◆ Instructions for the task: Which of the lines below include "Commenter"? Each one should be copied out.

[Given records — start]

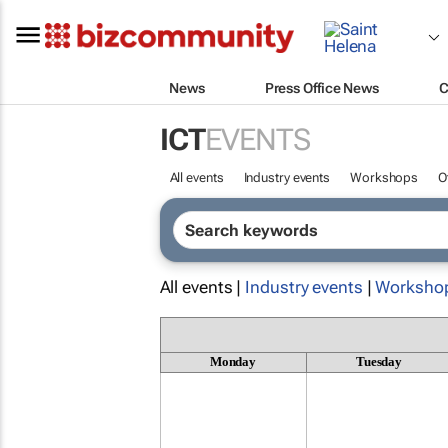
News
Press Office News
C
ICT
EVENTS
All events
Industry events
Workshops
O
All events |
Industry events
|
Worksho
Monday
Tuesday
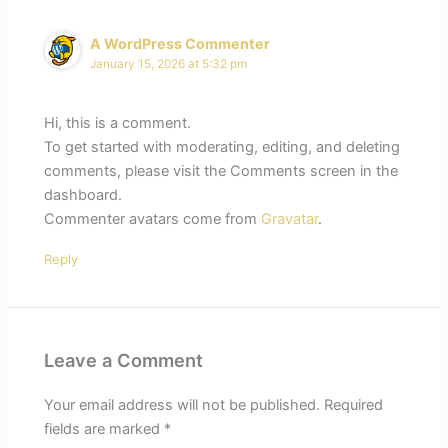
A WordPress Commenter
January 15, 2026 at 5:32 pm
Hi, this is a comment.
To get started with moderating, editing, and deleting
comments, please visit the Comments screen in the
dashboard.
Commenter avatars come from
Gravatar
.
Reply
Leave a Comment
Your email address will not be published.
Required
fields are marked
*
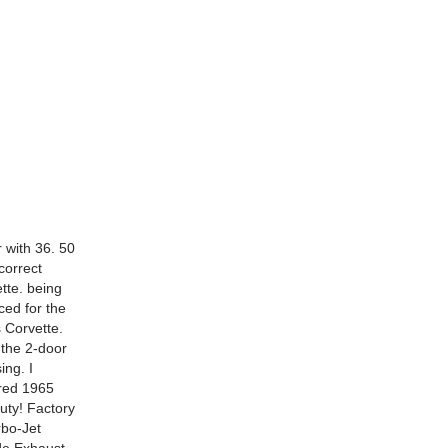
with 36. 50
correct
ette. being
ced for the
s Corvette.
 the 2-door
ing. I
ored 1965
uty! Factory
rbo-Jet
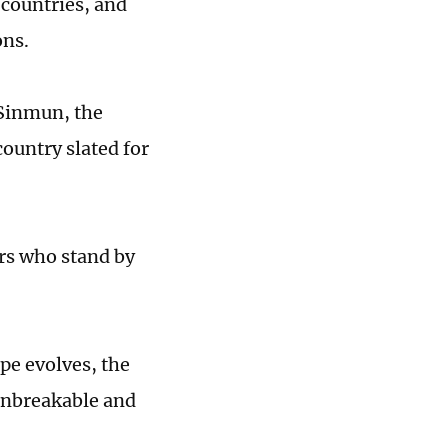
 countries, and
ons.
 Sinmun, the
country slated for
ors who stand by
pe evolves, the
unbreakable and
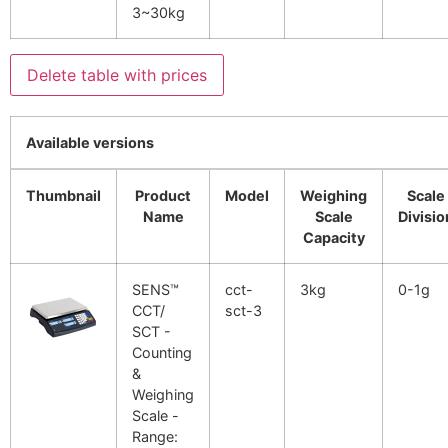
3~30kg
Delete table with prices
Available versions
Thumbnail
Product
Model
Weighing
Scale
Name
Scale
Divisio
Capacity
SENS™
cct-
3kg
0-1g
CCT/
sct-3
SCT -
Counting
&
Weighing
Scale -
Range:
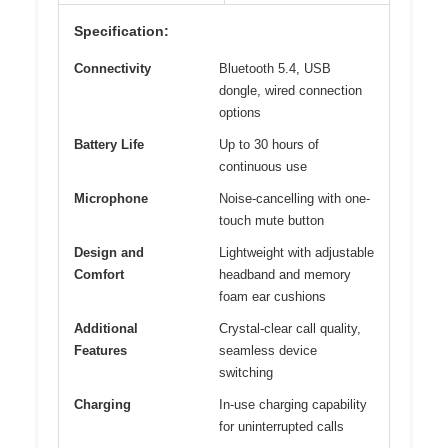
Specification:
Connectivity
Bluetooth 5.4, USB
dongle, wired connection
options
Battery Life
Up to 30 hours of
continuous use
Microphone
Noise-cancelling with one-
touch mute button
Design and
Lightweight with adjustable
Comfort
headband and memory
foam ear cushions
Additional
Crystal-clear call quality,
Features
seamless device
switching
Charging
In-use charging capability
for uninterrupted calls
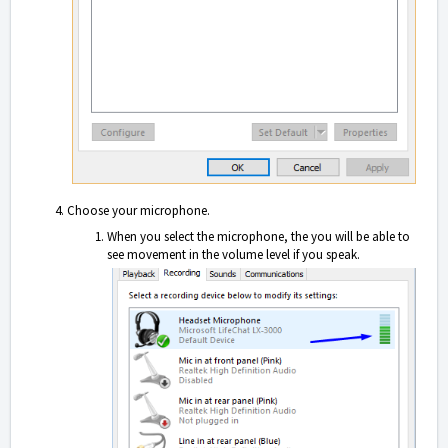
Choose your microphone.
When yo
u select the microphone, the you will be able to
see movement in the volume level if you speak.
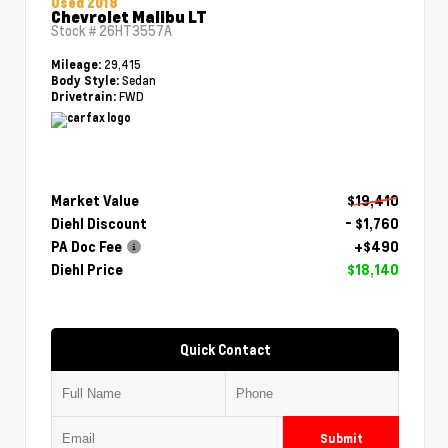
Used 2018
Chevrolet Malibu LT
Stock #
26HT3557A
29,415
Mileage:
Sedan
Body Style:
FWD
Drivetrain:
Market Value
$19,410
Diehl Discount
- $1,760
PA Doc Fee
+$490
Diehl Price
$18,140
Quick Contact
Submit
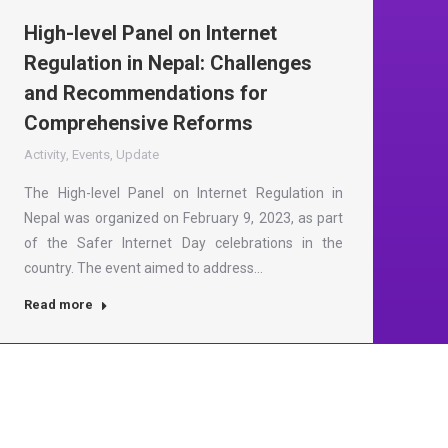
High-level Panel on Internet
Regulation in Nepal: Challenges
and Recommendations for
Comprehensive Reforms
Activity
,
Events
,
Update
The High-level Panel on Internet Regulation in
Nepal was organized on February 9, 2023, as part
of the Safer Internet Day celebrations in the
country. The event aimed to address…
Read more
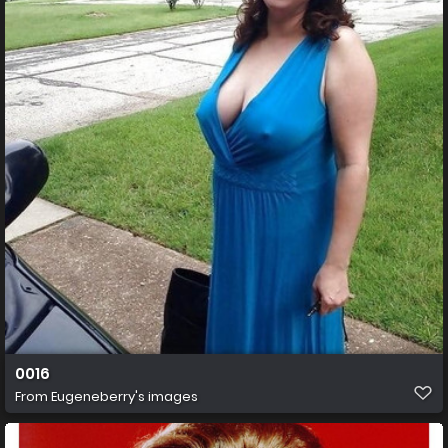
0016
From
Eugeneberry's images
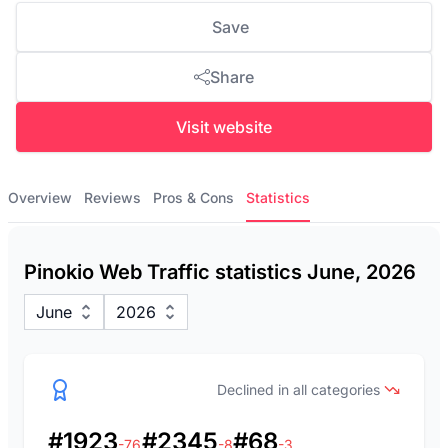
Save
Share
Visit website
Overview
Reviews
Pros & Cons
Statistics
Pinokio Web Traffic statistics June, 2026
June
2026
Declined in all categories
#1923
#2345
#68
-76
-8
-3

[Given records — finish]

◆ Task result:
A WordPress Commenter
Commenter avatars come from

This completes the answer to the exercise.